Did you know that 71% of the earth’s surface is made up of water? Mostly referring to the oceanic waters of the world, this statistic reminds us how integral that water is to life on earth. However, not all water is surface-based. In fact, there are multiple bodies of water that exist beneath the surface of the earth. From subglacial lakes to cave lakes, hundreds of intriguing bodies of water lie tucked away in the most unexpected spots on earth. Today, in honor of all the lakes we can’t see, we’re covering the smallest and largest underground lakes!

The Largest Subglacial Lake

Image courtesy of Live Science

Given the expansiveness of Antarctic lakes, it’s no surprise that the largest underground lake in the world is subglacial. As opposed to typical underground lakes, a subglacial lake simply refers to one that is covered by a layer of ice. In the case of Lake Vostok, this layer happens to be 2.5 miles. Because of this lake’s hidden nature, its existence was unknown until the 1990s when a Russian pilot and geographer noticed a unique oblong shape from the air.

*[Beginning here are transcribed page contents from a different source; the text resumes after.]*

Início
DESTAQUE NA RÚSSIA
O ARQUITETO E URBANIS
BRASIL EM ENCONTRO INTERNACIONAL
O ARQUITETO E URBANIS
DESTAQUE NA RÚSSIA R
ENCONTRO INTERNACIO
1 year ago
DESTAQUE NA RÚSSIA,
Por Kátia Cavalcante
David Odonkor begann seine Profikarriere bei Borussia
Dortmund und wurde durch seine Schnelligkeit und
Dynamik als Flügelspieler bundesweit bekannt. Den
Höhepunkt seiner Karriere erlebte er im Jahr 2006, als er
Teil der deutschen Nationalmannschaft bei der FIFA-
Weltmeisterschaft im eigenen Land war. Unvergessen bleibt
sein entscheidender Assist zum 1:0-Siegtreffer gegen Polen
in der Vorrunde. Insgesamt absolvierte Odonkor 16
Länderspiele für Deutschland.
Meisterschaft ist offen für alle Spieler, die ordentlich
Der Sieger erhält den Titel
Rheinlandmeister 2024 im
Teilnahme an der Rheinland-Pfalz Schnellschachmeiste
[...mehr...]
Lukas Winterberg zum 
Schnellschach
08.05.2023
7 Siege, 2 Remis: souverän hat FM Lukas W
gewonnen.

Today, the lake is part of Vostok Station, a Russian research hub in central Antarctica. Although scientists disagree about whether the lake existed before or after the East Antarctic Ice Sheet was formed, they do agree on one thing — the lake’s ecosystem is fascinating. With a temperature of -89 degrees Fahrenheit, the presence of life in earth’s coldest temperatures has implications for the possibility of life on other planets.

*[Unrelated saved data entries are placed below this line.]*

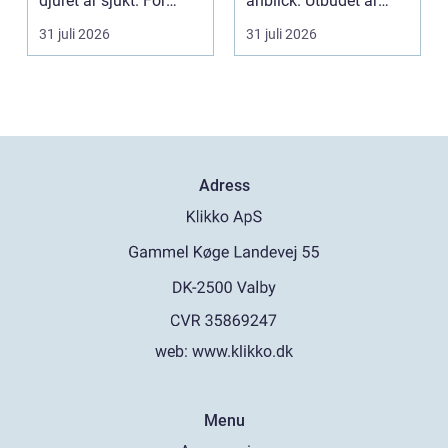
djuret är sjukt. För
anblick. Utbudet är
många djurä...
stort, standarden är
31 juli 2026
31 juli 2026
gen...
Adress
web:
www.klikko.dk
Menu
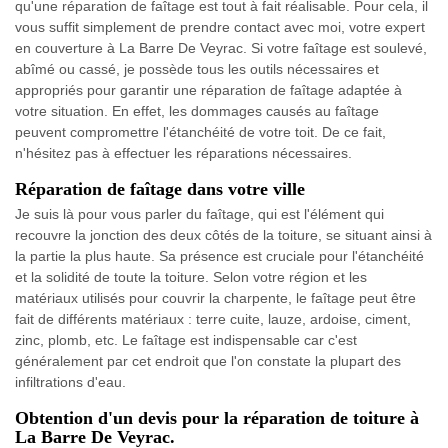
qu'une réparation de faîtage est tout à fait réalisable. Pour cela, il
vous suffit simplement de prendre contact avec moi, votre expert
en couverture à La Barre De Veyrac. Si votre faîtage est soulevé,
abîmé ou cassé, je possède tous les outils nécessaires et
appropriés pour garantir une réparation de faîtage adaptée à
votre situation. En effet, les dommages causés au faîtage
peuvent compromettre l'étanchéité de votre toit. De ce fait,
n'hésitez pas à effectuer les réparations nécessaires.
Réparation de faîtage dans votre ville
Je suis là pour vous parler du faîtage, qui est l'élément qui
recouvre la jonction des deux côtés de la toiture, se situant ainsi à
la partie la plus haute. Sa présence est cruciale pour l'étanchéité
et la solidité de toute la toiture. Selon votre région et les
matériaux utilisés pour couvrir la charpente, le faîtage peut être
fait de différents matériaux : terre cuite, lauze, ardoise, ciment,
zinc, plomb, etc. Le faîtage est indispensable car c'est
généralement par cet endroit que l'on constate la plupart des
infiltrations d'eau.
Obtention d'un devis pour la réparation de toiture à
La Barre De Veyrac.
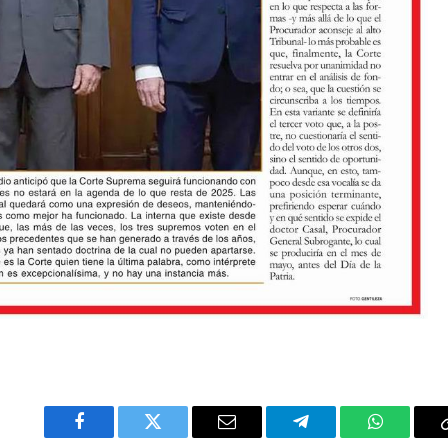
Facebook
Twitter
Email
Telegram
WhatsAp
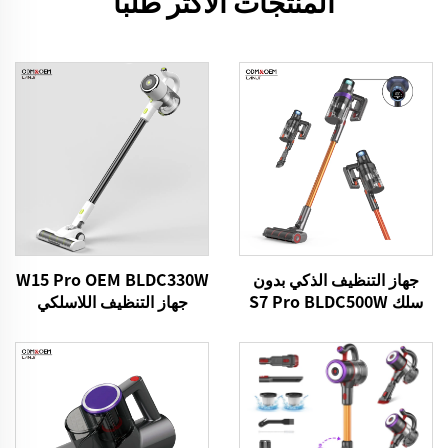
المنتجات الأكثر طلبًا
جهاز التنظيف الذكي بدون
W15 Pro OEM BLDC330W
سلك S7 Pro BLDC500W
جهاز التنظيف اللاسلكي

The Largest Non-Subglacial Underground Lake

Photo courtesy of Gondwana Collection

The country of Namibia is famous for a lot of natural wonders — the treacherous skeleton coast, the world’s highest sand dunes, and most of the endangered black rhino population. Beyond these wonders, the country is also home to the largest non-subglacial underground lake. Located in the Otjozondjupa Region in Namibia, Dragon’s Breath Cave was discovered in 1986 and named for the moist air that can be seen from the cave’s entrance, resembling dragon’s breath. At least 16 invertebrate species live in these zero-sunlight conditions, as well as a few other species such as golden catfish, the most isolated fish in the world.

The Smallest Underground Lake

Photo courtesy of Awe-inspiring places

In a small island in the southwest Pacific, the Moqua Well sits on the island of Nauru. In this tropical location, a limestone plateau formed low cliffs, which later produced caves. Inside, Moqua Well is a 16 foot deep freshwater lake. During World War II, this lake was a primary source of freshwater for the people living on Nauru island. Its integral nature during the war earned its name “well” instead of “lake.” After the war, it was primarily a destination for partiers to drink. However, after an inebriated man fatally fell into the well, the lake is now closed access.

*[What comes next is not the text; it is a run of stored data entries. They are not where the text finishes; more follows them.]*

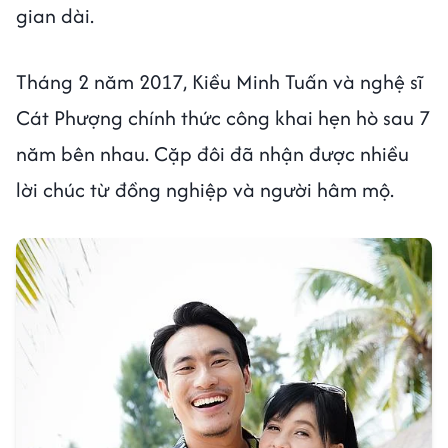
gian dài.
Tháng 2 năm 2017, Kiều Minh Tuấn và nghệ sĩ
Cát Phượng chính thức công khai hẹn hò sau 7
năm bên nhau. Cặp đôi đã nhận được nhiều
lời chúc từ đồng nghiệp và người hâm mộ.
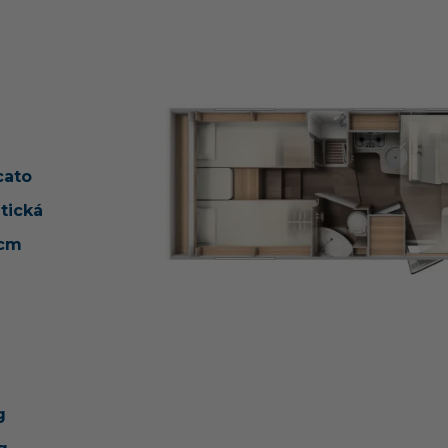
cato
tická
ccm
g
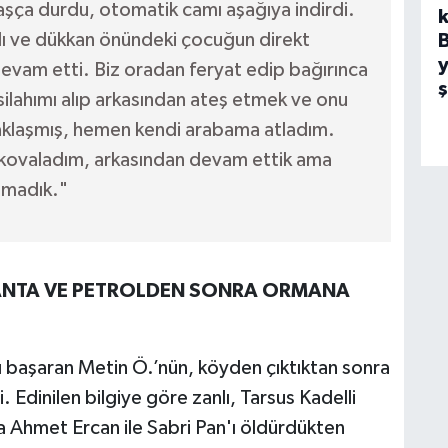
şça durdu, otomatik camı aşağıya indirdi.
k
dı ve dükkan önündeki çocuğun direkt
y
devam etti. Biz oradan feryat edip bağırınca
silahımı alıp arkasından ateş etmek ve onu
aklaşmış, hemen kendi arabama atladım.
 kovaladım, arkasından devam ettik ama
amadık."
KANTA VE PETROLDEN SONRA ORMANA
başaran Metin Ö.’nün, köyden çıktıktan sonra
. Edinilen bilgiye göre zanlı, Tarsus Kadelli
da Ahmet Ercan ile Sabri Pan'ı öldürdükten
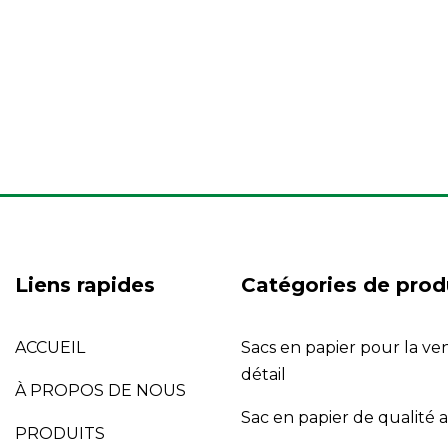
Liens rapides
Catégories de prod
ACCUEIL
Sacs en papier pour la ve
détail
À PROPOS DE NOUS
Sac en papier de qualité 
PRODUITS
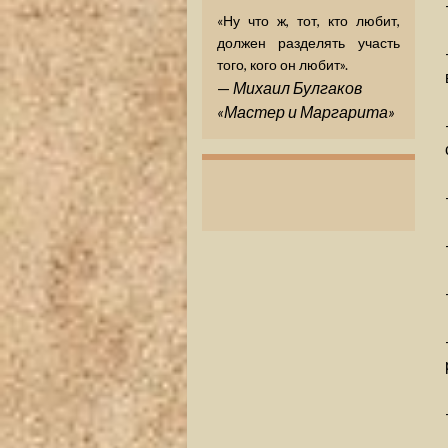
«Ну что ж, тот, кто любит,
должен разделять участь
того, кого он любит».
—
Михаил Булгаков
«Мастер и Маргарита»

The Smallest and Clearest Underground Lake

Photo courtesy of PandoTrip

Although it is larger than Moqua Well, Melissani Lake is another one of the world’s smallest underground lakes. It also happens to be a fascinating tourist attraction. Close to the mainland of Greece, it’s located in Melissani Cave on the Greek island of Kefalonia. According to Greek mythology, Melissani was the cave of the nymphs, female deities who are usually personifications of nature. Tourists have remarked on the clarity of the water, which can make boats look as though they’re floating on air. While its length is only 3 miles long, it’s beauty is breathtaking and certainly worth a visit for any travelers to Eastern Europe. 

We hope you’ve enjoyed learning about some of these underground lakes across the world!